Но бычок и не собирался лезть обратно. Он принялся играть и бегать по тесному овчарнику. Овцы бросались от него, чуть не на стены прыгали. А ему это, как видно, очень нравилось: он фыркал, макал и подпрыгивал на всех своих четырех белых ногах.
Валентинка вышла из овчарника, захлопнула дверь, села на приступку и расплакалась.
– Уйду отсюда! – повторяла она. – Все равно уйду! Мне все равно… Пусть в лесу замерзну!
Наплакавшись, Валентинка вошла в избу и молча поставила пустую бадейку. На столе уже дымилась горячая картошка. Груша заметала шесток.
– Напоила? – спросила она.
– Нет… – ответила Валентинка.
– Как – нет? А пойло где?
– Он пролил…
– Ой!.. Ну ничего-то она не умеет! Ничего-то она не может! Вот уж барыню привели к нам! Правду тетка Марья говорила…
– Зачем сказала-то? – шепнула Валентинке Таиска. – Она бы и не узнала ничего!
– А бычок-то как же? Голодный будет целый день, да?
– Ну и что ж! Авось не околел бы!
– У таких хозяев, как ты, пожалуй, и околел бы! – вдруг сказал дед. Он стоял за дверью в горнице, вытирал полотенцем руки и слышал их разговор. – Скотину любить надо, жалеть. Вот видишь, городская, а и то жалеет. А тебе: «Ну и что ж!..» Сделай, Аграфена, пойло да снеси сама.
Груша поворчала, но пойло отнесла. Все обошлось.
Однако Валентинку томило что-то. Вот сейчас Груша опять даст ей какое-нибудь мудреное дело. А Таиска, вместо того чтоб помочь, засмеется и убежит на улицу, и Романок за ней. А дед хмурый, неприветливый, к нему не подойдешь… Ну до чего же далеко до вечера! А вдруг она и вечером не приедет?…
После завтрака начали убирать избу. Валентинке досталось мести пол. Ну, это она сумела, она и дома не раз подметала комнату.
Она вымела и горницу и кухню и смела сор с крыльца.

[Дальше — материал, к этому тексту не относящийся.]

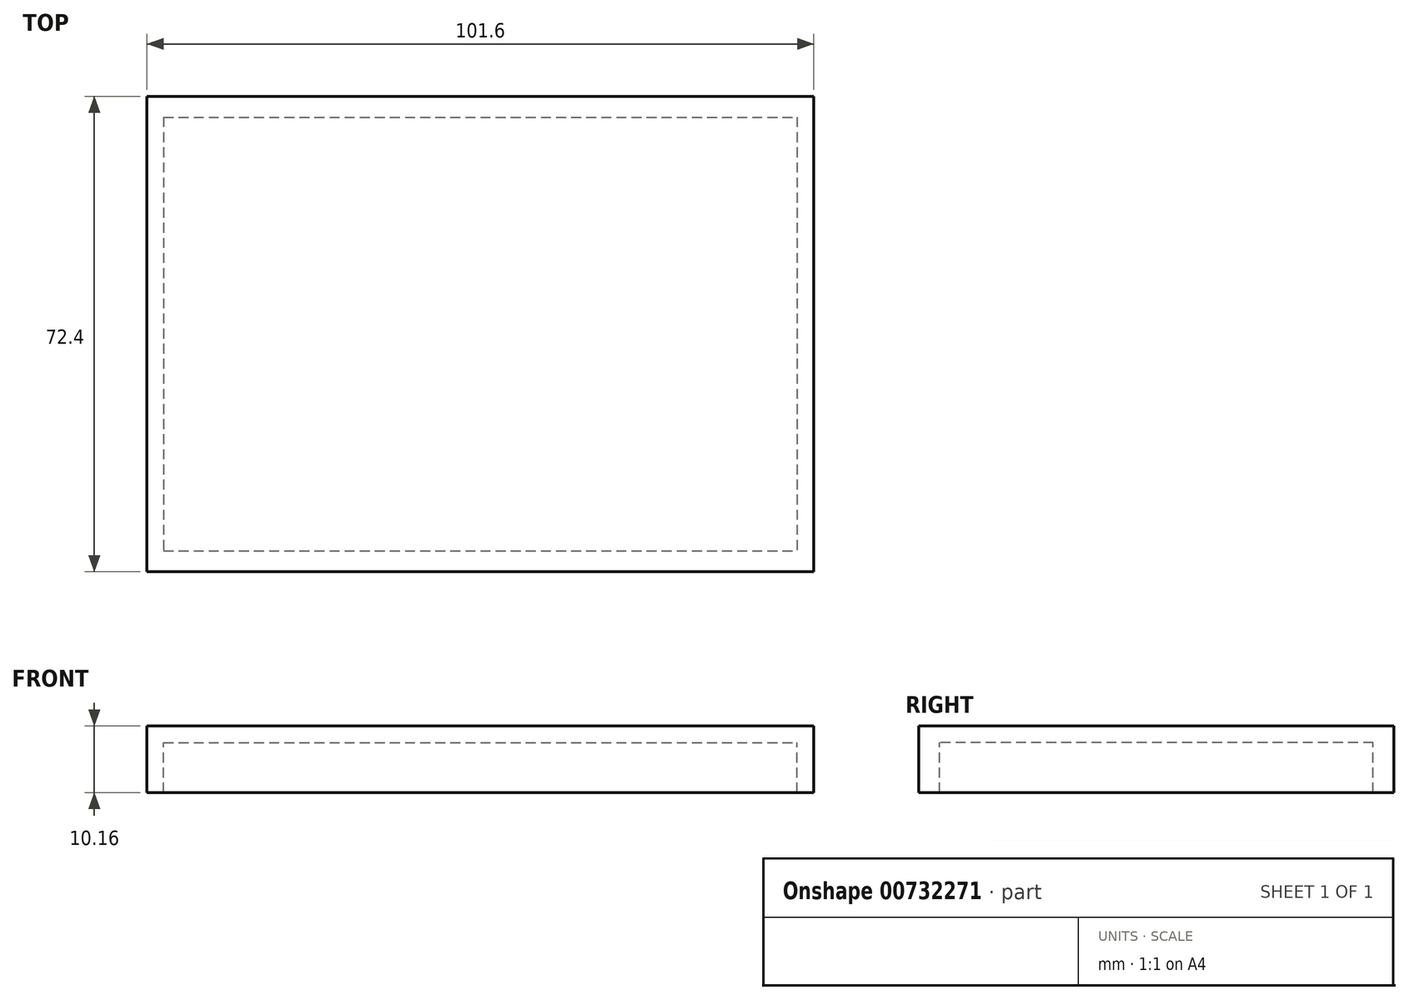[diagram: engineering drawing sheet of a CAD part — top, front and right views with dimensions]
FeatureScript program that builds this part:
annotation { "Feature Type Name" : "Feature", "Feature Type Description" : "" }
export const myFeature = defineFeature(function(context is Context, id is Id, definition is map)
    precondition{}
    {
        {
            var Q0;
            Q0=qCreatedBy(makeId("Top.planeOp"),FACE);
            var sketch = newSketch(context, id + "F0", { "sketchPlane" : qUnion([Q0])});
            skLineSegment(sketch, "E0.bottom", {"start": v(-48.26, 33.02) * mm, "end": v(48.26, 33.02) * mm});
            skLineSegment(sketch, "E0.top", {"start": v(-48.26, -33.02) * mm, "end": v(48.26, -33.02) * mm});
            skLineSegment(sketch, "E0.left", {"start": v(-48.26, 33.02) * mm, "end": v(-48.26, -33.02) * mm});
            skLineSegment(sketch, "E0.right", {"start": v(48.26, 33.02) * mm, "end": v(48.26, -33.02) * mm});
            skPoint(sketch, "E0.middle", {"position": v(0, 0) * mm});
            skLineSegment(sketch, "E1.bottom", {"start": v(-50.8, 36.2) * mm, "end": v(50.8, 36.2) * mm});
            skLineSegment(sketch, "E1.top", {"start": v(-50.8, -36.2) * mm, "end": v(50.8, -36.2) * mm});
            skLineSegment(sketch, "E1.left", {"start": v(-50.8, 36.2) * mm, "end": v(-50.8, -36.2) * mm});
            skLineSegment(sketch, "E1.right", {"start": v(50.8, 36.2) * mm, "end": v(50.8, -36.2) * mm});
            skSolve(sketch);
        }
        {
            var Q0;
            Q0=makeQuery(id+"F0.imprint","IMPRINT",FACE,{"disambiguationData":[TD([[makeQuery(id+"F0.imprint","IMPRINT",EDGE,{"derivedFrom":sQuery(id+"F0.wireOp",EDGE,"E0.bottom")}),-1.0]])]});
            extrude(context, id + "F1", {"entities" : qUnion([Q0]), "oppositeDirection" : true, "depth" : 2.54 * mm, "offsetDistance" : 25.4 * mm});
        }
        {
            var Q0;
            Q0 = qSketchRegion(id + "F0", true);
            extrude(context, id + "F2", {"entities" : qUnion([Q0]), "operationType" : NewBodyOperationType.ADD, "oppositeDirection" : true, "depth" : 10.16 * mm, "offsetDistance" : 25.4 * mm});
        }
    });
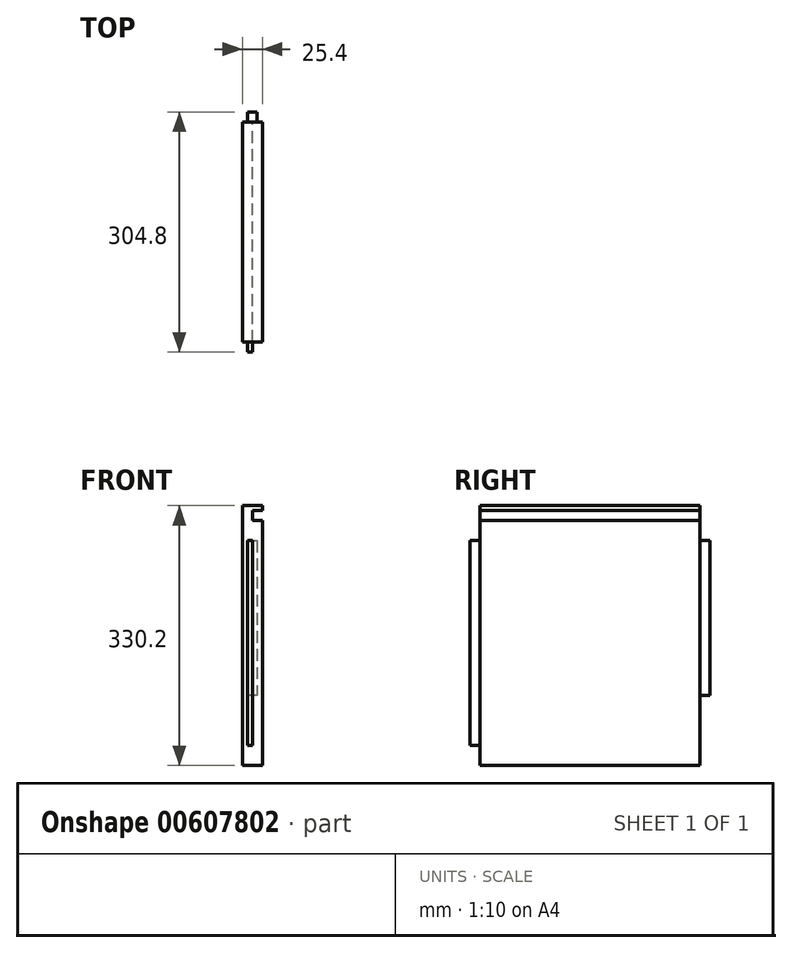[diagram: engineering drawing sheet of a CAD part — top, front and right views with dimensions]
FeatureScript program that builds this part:
annotation { "Feature Type Name" : "Feature", "Feature Type Description" : "" }
export const myFeature = defineFeature(function(context is Context, id is Id, definition is map)
    precondition{}
    {
        {
            var Q0;
            Q0=qCreatedBy(makeId("Right.planeOp"),FACE);
            var sketch = newSketch(context, id + "F0", { "sketchPlane" : qUnion([Q0])});
            skLineSegment(sketch, "E0.bottom", {"start": v(0, 0) * mm, "end": v(-279.4, 0) * mm});
            skLineSegment(sketch, "E0.top", {"start": v(0, 304.8) * mm, "end": v(-279.4, 304.8) * mm});
            skLineSegment(sketch, "E0.left", {"start": v(0, 0) * mm, "end": v(0, 304.8) * mm});
            skLineSegment(sketch, "E0.right", {"start": v(-279.4, 0) * mm, "end": v(-279.4, 304.8) * mm});
            skSolve(sketch);
        }
        {
            var Q0;
            Q0=makeQuery(id+"F0.imprint","IMPRINT",FACE,{"disambiguationData":[TD([[makeQuery(id+"F0.imprint","IMPRINT",EDGE,{"derivedFrom":sQuery(id+"F0.wireOp",EDGE,"E0.bottom")}),-1.0]])]});
            extrude(context, id + "F1", {"entities" : qUnion([Q0]), "depth" : 25.4 * mm, "offsetDistance" : 25.4 * mm});
        }
        {
            var Q0;
            Q0=qCreatedBy(makeId("Right.planeOp"),FACE);
            var sketch = newSketch(context, id + "F2", { "sketchPlane" : qUnion([Q0])});
            skLineSegment(sketch, "E1.bottom", {"start": v(0, 0) * mm, "end": v(-279.4, 0) * mm});
            skLineSegment(sketch, "E1.top", {"start": v(0, -25.4) * mm, "end": v(-279.4, -25.4) * mm});
            skLineSegment(sketch, "E1.left", {"start": v(0, 0) * mm, "end": v(0, -25.4) * mm});
            skLineSegment(sketch, "E1.right", {"start": v(-279.4, 0) * mm, "end": v(-279.4, -25.4) * mm});
            skSolve(sketch);
        }
        {
            var Q0;
            Q0=makeQuery(id+"F2.imprint","IMPRINT",FACE,{"disambiguationData":[TD([[makeQuery(id+"F2.imprint","IMPRINT",EDGE,{"derivedFrom":sQuery(id+"F2.wireOp",EDGE,"E1.bottom")}),1.0]])]});
            extrude(context, id + "F3", {"entities" : qUnion([Q0]), "operationType" : NewBodyOperationType.ADD, "depth" : 25.4 * mm, "offsetDistance" : 25.4 * mm});
        }
        {
            var Q0;
            Q0=makeQuery(id+"F3.boolean.opBoolean","MERGE",FACE,{"derivedFrom":[makeQuery(id+"F1.opExtrude","CAP_FACE",FACE,{"disambiguationData":[OSD([sQuery(id+"F0.wireOp",EDGE,"E0.bottom"),sQuery(id+"F0.wireOp",EDGE,"E0.top"),sQuery(id+"F0.wireOp",EDGE,"E0.left"),sQuery(id+"F0.wireOp",EDGE,"E0.right")])],"isStart":false}),makeQuery(id+"F3.opExtrude","CAP_FACE",FACE,{"disambiguationData":[OSD([sQuery(id+"F2.wireOp",EDGE,"E1.bottom"),sQuery(id+"F2.wireOp",EDGE,"E1.top"),sQuery(id+"F2.wireOp",EDGE,"E1.left"),sQuery(id+"F2.wireOp",EDGE,"E1.right")])],"isStart":false})]});
            var sketch = newSketch(context, id + "F4", { "sketchPlane" : qUnion([Q0])});
            skLineSegment(sketch, "E2", {"start": v(-279.4, 304.8) * mm, "end": v(-279.4, 298.45) * mm});
            skLineSegment(sketch, "E3", {"start": v(-279.4, 298.45) * mm, "end": v(-279.4, 285.75) * mm});
            skLineSegment(sketch, "E4", {"start": v(-279.4, 285.75) * mm, "end": v(0, 285.75) * mm});
            skLineSegment(sketch, "E5", {"start": v(0, 285.75) * mm, "end": v(0, 298.45) * mm});
            skLineSegment(sketch, "E6", {"start": v(0, 298.45) * mm, "end": v(-279.4, 298.45) * mm});
            skSolve(sketch);
        }
        {
            var Q0;
            Q0=makeQuery(id+"F4.imprint","IMPRINT",FACE,{"disambiguationData":[TD([[makeQuery(id+"F4.imprint","IMPRINT",EDGE,{"derivedFrom":sQuery(id+"F4.wireOp",EDGE,"E3")}),-1.0]])]});
            extrude(context, id + "F5", {"entities" : qUnion([Q0]), "operationType" : NewBodyOperationType.REMOVE, "oppositeDirection" : true, "depth" : 12.7 * mm, "offsetDistance" : 25.4 * mm});
        }
        {
            var Q0;
            Q0=makeQuery(id+"F3.boolean.opBoolean","MERGE",FACE,{"derivedFrom":[makeQuery(id+"F1.opExtrude","SWEPT_FACE",FACE,{"disambiguationData":[OSD([sQuery(id+"F0.wireOp",EDGE,"E0.right")])]}),makeQuery(id+"F3.opExtrude","SWEPT_FACE",FACE,{"disambiguationData":[OSD([sQuery(id+"F2.wireOp",EDGE,"E1.right")])]})]});
            var sketch = newSketch(context, id + "F6", { "sketchPlane" : qUnion([Q0])});
            skLineSegment(sketch, "E7", {"start": v(0, 304.8) * mm, "end": v(0, 260.35) * mm});
            skLineSegment(sketch, "E8", {"start": v(0, 260.35) * mm, "end": v(6.35, 260.35) * mm});
            skLineSegment(sketch, "E9", {"start": v(6.35, 260.35) * mm, "end": v(6.35, 0) * mm});
            skLineSegment(sketch, "E10", {"start": v(6.35, 0) * mm, "end": v(12.7, 0) * mm});
            skLineSegment(sketch, "E11", {"start": v(12.7, 0) * mm, "end": v(12.7, 260.35) * mm});
            skLineSegment(sketch, "E12", {"start": v(12.7, 260.35) * mm, "end": v(6.35, 260.35) * mm});
            skSolve(sketch);
        }
        {
            var Q0;
            Q0=makeQuery(id+"F6.imprint","IMPRINT",FACE,{"disambiguationData":[TD([[makeQuery(id+"F6.imprint","IMPRINT",EDGE,{"derivedFrom":sQuery(id+"F6.wireOp",EDGE,"E9")}),1.0]])]});
            extrude(context, id + "F7", {"entities" : qUnion([Q0]), "operationType" : NewBodyOperationType.ADD, "depth" : 12.7 * mm, "offsetDistance" : 25.4 * mm});
        }
        {
            var Q0;
            Q0=makeQuery(id+"F3.boolean.opBoolean","MERGE",FACE,{"derivedFrom":[makeQuery(id+"F1.opExtrude","SWEPT_FACE",FACE,{"disambiguationData":[OSD([sQuery(id+"F0.wireOp",EDGE,"E0.left")])]}),makeQuery(id+"F3.opExtrude","SWEPT_FACE",FACE,{"disambiguationData":[OSD([sQuery(id+"F2.wireOp",EDGE,"E1.left")])]})]});
            var sketch = newSketch(context, id + "F8", { "sketchPlane" : qUnion([Q0])});
            skLineSegment(sketch, "E13", {"start": v(0, 304.8) * mm, "end": v(0, 260.35) * mm});
            skLineSegment(sketch, "E14", {"start": v(0, 260.35) * mm, "end": v(-6.35, 260.35) * mm});
            skLineSegment(sketch, "E15", {"start": v(-6.35, 260.35) * mm, "end": v(-19.05, 260.35) * mm});
            skLineSegment(sketch, "E16", {"start": v(-19.05, 260.35) * mm, "end": v(-19.05, 63.5) * mm});
            skLineSegment(sketch, "E17", {"start": v(-19.05, 63.5) * mm, "end": v(-6.35, 63.5) * mm});
            skLineSegment(sketch, "E18", {"start": v(-6.35, 63.5) * mm, "end": v(-6.35, 260.35) * mm});
            skSolve(sketch);
        }
        {
            var Q0;
            Q0=makeQuery(id+"F8.imprint","IMPRINT",FACE,{"disambiguationData":[TD([[makeQuery(id+"F8.imprint","IMPRINT",EDGE,{"derivedFrom":sQuery(id+"F8.wireOp",EDGE,"E15")}),1.0]])]});
            extrude(context, id + "F9", {"entities" : qUnion([Q0]), "operationType" : NewBodyOperationType.ADD, "depth" : 12.7 * mm, "offsetDistance" : 25.4 * mm});
        }
    });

Утро было ясное, а день наступил сырой, серый, ветреный. С крыши срывалась капель. Среди голых веток щебетали воробьи. Какой холодный, хмурый день! Как холодно и грустно Валентинке! Надо, чтобы кто-нибудь ее любил, обязательно надо, чтобы кто-нибудь любил ее, был бы с ней ласков, чтобы кто-нибудь спросил ее, не хочет ли она погулять или покушать, чтобы кто-нибудь сказал ей: «Не стой без пальто на ветру – простудишься!» Когда человека никто не любит, разве может человек жить на свете?…
Где солнце на небе? Высоко ли оно еще или спустилось к вершинам леса? Ничего не видно за тучами. Валентинка продрогла и вошла в избу.
В избе было подозрительно тихо. Груша, Таиска и Романок сидели вокруг стола, уткнувшись лбами, и что-то рассматривали. Но едва Валентинка переступила порог, они испуганно оглянулись на нее.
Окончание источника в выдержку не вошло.